4/28/2008

details of inheritance in Java

Everyone knows everything is object in Java. sometime if you inherit or create an object, you must keep the general contracts, else you may make bugs. equals(), hashCode(), clone(), finalize(). those are non-final methods, we will discuss below.
  1. Override equals() method is simple, but it will also make mistakes, the best solution is don't override it possibly. if you must override it must keep the below conditions.
    • Reflexive : for all x, x.equals(x) must true.
    • Symmetric : for all x, y, if x.equals(y) is true, then y.equals(x) is true.
    • Transitive : for all x, y, z, if x.equals(y) and y.equals(z) are true, then x.equals(z) is true.
    • Consistent : for all x, y, x.equals(y) == y.equals(x) is forever true.
    • Non nullity : x.equals(null) is false at all time.

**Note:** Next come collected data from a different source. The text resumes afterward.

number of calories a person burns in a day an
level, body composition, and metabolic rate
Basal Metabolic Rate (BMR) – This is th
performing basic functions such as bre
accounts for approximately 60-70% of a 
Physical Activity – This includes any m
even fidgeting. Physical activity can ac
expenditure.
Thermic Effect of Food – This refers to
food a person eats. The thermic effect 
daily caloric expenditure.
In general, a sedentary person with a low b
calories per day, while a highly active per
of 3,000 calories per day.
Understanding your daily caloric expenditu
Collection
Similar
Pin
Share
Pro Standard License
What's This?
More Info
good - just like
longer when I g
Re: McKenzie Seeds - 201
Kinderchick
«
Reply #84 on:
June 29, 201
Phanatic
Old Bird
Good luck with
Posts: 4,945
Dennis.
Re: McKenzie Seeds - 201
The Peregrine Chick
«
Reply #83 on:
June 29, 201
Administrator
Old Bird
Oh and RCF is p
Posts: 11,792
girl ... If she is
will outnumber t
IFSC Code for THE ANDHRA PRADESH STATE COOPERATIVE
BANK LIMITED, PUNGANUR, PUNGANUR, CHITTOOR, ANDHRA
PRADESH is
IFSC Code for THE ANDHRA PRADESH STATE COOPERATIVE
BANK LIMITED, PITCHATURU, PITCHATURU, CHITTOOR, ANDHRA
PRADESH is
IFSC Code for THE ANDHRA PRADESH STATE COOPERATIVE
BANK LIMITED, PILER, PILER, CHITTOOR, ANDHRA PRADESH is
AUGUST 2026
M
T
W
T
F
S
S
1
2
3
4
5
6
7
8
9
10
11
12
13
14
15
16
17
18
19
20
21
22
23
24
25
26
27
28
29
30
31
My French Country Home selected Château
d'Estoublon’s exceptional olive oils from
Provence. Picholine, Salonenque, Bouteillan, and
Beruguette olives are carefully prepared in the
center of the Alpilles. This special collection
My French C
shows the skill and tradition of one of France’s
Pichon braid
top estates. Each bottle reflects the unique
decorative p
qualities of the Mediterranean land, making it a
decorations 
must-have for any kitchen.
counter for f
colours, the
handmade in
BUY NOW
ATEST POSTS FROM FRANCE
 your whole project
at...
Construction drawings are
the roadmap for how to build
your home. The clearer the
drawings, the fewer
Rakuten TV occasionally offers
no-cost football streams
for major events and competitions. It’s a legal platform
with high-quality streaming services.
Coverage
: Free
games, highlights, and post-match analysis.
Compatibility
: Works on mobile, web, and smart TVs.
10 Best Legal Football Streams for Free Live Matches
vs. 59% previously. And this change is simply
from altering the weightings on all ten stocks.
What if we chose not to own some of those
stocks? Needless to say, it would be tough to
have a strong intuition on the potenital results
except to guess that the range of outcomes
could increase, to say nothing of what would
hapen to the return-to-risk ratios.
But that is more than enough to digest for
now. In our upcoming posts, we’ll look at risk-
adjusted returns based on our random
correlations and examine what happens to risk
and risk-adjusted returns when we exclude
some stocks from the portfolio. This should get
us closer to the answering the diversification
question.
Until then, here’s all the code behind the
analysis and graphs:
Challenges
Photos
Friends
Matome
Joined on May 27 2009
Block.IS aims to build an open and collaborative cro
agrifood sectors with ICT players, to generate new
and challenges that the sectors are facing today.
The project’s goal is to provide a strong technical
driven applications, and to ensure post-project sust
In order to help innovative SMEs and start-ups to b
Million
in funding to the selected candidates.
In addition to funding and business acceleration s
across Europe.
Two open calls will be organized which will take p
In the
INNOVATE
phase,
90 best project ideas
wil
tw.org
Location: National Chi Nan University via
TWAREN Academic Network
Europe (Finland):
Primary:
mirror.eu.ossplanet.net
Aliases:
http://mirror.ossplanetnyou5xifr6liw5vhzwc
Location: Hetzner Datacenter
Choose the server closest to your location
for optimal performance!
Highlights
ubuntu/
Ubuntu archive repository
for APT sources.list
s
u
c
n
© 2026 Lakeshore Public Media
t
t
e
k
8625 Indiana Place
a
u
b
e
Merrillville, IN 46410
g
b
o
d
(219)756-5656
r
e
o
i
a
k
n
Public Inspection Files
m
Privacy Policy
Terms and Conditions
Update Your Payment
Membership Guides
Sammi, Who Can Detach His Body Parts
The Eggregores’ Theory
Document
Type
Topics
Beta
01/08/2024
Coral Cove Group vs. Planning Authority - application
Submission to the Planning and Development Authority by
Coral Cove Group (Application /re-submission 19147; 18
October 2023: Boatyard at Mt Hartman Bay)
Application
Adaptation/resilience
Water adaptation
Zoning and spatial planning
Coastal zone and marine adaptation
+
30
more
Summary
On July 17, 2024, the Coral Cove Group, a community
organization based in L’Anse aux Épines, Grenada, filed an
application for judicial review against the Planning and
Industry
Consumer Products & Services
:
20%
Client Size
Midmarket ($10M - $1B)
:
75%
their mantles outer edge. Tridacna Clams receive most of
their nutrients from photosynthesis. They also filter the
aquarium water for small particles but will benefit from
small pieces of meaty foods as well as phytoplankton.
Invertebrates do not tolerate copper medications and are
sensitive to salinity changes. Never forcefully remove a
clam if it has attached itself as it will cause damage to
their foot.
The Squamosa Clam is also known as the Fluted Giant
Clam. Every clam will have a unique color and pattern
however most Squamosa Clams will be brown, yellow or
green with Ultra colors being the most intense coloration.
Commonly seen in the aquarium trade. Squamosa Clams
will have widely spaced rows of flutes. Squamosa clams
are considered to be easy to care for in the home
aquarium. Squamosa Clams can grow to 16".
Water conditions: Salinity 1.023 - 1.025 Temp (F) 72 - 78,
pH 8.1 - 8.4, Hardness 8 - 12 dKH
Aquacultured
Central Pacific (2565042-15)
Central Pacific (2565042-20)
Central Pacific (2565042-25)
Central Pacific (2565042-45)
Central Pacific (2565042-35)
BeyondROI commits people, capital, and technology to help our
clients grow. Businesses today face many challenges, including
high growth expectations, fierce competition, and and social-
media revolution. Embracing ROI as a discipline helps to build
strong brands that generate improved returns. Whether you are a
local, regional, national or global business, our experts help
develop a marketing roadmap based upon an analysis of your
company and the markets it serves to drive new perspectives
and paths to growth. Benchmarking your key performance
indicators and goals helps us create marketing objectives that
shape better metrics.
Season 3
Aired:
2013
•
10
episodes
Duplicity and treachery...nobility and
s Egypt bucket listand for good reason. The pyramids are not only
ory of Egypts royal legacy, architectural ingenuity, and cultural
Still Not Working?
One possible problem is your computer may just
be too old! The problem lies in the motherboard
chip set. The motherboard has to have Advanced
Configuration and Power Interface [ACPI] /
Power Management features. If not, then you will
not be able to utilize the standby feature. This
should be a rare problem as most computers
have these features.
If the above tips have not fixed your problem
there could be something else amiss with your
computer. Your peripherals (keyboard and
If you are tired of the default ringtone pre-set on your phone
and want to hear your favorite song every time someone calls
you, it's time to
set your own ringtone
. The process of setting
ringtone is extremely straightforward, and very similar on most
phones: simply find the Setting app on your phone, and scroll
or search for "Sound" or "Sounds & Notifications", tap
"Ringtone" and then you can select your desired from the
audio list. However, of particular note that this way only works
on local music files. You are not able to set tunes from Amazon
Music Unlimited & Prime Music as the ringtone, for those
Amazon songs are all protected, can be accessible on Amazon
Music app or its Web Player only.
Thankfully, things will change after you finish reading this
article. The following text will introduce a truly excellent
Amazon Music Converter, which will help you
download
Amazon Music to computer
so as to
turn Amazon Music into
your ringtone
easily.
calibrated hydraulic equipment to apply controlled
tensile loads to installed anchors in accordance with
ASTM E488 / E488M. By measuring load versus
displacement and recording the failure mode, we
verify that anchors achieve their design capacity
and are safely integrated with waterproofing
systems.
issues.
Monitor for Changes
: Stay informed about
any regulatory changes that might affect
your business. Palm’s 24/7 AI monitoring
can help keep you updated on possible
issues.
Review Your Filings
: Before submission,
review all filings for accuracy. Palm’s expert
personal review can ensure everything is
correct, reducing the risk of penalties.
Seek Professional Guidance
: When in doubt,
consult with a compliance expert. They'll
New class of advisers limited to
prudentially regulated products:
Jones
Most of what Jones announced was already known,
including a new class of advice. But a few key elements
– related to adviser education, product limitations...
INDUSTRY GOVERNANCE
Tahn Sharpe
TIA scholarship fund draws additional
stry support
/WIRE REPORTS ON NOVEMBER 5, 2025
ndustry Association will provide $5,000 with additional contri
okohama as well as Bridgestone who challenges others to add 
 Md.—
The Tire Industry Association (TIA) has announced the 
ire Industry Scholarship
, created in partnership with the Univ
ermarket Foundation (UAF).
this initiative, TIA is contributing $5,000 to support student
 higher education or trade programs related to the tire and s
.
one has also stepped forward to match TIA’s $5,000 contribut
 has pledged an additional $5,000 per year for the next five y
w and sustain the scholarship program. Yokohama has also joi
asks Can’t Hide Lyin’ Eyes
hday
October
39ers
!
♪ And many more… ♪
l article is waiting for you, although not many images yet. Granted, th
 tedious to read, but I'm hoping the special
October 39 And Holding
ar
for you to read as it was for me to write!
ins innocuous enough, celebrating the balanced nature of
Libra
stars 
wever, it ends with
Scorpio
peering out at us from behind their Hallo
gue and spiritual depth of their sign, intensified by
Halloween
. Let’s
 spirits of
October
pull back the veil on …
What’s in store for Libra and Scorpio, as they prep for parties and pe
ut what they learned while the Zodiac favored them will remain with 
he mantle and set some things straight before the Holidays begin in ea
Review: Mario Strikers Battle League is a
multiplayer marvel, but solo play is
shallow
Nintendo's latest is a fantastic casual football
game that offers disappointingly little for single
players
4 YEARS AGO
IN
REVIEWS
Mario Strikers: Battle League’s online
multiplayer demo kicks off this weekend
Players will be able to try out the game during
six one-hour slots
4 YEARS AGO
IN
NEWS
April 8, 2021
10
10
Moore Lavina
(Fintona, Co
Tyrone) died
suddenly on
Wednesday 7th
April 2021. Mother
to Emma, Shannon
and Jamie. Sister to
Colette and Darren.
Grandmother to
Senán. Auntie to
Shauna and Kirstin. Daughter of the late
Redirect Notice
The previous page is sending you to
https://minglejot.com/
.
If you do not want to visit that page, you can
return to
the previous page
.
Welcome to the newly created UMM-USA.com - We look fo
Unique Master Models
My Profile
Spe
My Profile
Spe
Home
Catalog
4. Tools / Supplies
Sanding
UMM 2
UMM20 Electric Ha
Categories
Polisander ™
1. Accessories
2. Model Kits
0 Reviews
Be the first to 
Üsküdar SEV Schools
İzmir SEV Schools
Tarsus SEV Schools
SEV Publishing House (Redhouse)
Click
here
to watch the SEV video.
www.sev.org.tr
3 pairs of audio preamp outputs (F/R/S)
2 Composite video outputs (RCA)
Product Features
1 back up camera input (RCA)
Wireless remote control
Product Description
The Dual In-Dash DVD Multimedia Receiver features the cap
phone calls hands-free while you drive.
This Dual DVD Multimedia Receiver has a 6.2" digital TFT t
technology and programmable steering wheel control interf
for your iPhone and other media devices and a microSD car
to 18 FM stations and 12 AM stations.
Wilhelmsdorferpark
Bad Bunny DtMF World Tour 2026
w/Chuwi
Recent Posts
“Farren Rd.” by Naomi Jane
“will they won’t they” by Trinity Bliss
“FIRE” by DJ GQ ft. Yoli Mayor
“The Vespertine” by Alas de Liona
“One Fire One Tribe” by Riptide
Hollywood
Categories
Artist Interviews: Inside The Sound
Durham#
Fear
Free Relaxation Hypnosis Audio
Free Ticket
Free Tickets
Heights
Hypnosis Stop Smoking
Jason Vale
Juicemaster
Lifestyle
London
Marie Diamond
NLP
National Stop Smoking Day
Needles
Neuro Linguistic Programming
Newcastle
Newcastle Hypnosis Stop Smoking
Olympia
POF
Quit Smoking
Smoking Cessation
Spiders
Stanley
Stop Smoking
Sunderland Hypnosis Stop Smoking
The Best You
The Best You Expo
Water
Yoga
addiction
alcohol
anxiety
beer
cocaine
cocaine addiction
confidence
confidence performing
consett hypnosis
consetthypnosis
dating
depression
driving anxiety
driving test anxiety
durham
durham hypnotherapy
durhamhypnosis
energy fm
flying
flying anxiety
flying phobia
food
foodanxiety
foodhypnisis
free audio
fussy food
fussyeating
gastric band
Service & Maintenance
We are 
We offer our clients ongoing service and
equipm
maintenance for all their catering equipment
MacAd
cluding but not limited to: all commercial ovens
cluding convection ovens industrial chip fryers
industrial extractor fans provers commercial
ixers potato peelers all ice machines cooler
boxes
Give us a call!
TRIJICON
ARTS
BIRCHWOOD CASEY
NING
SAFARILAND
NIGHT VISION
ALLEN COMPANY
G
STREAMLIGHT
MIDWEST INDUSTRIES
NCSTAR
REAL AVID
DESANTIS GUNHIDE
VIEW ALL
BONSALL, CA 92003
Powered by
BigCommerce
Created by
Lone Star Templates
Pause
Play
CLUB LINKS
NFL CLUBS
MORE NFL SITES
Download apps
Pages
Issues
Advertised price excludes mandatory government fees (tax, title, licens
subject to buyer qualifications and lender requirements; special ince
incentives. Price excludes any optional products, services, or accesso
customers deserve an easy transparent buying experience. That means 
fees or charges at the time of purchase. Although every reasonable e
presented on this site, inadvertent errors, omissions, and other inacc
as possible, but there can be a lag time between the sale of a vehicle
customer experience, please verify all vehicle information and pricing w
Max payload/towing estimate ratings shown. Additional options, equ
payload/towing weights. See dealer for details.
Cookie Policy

  2. hashCode() be override coincide with equals(). if you don't do that, you violate the constracts and can't work normally with HashMap, HashSet, HashTable... If and only if x.equals(y) is true, then x.hashCode() must equal y.hashCode(). sample code: Map m = new HashMap(); m.put(new MyObject("hihi"), "lui"); m.get(new MyObject("hihi")); Usually you believe "m.get(new MyObject("hihi"))" will return the String "lui", but it also return null. it's because the two MyObject is the same in our opinion, but is not the same in program, it has different hashCode, so, for the same object must has the same hashCode.
  3. clone() method is like create a object, you must know clone() is not deep copy, so, it may share member data in two objects, but it isn't you want. So, one solution is don't support clone() method, others is make clone() as like as copy constructor in C++.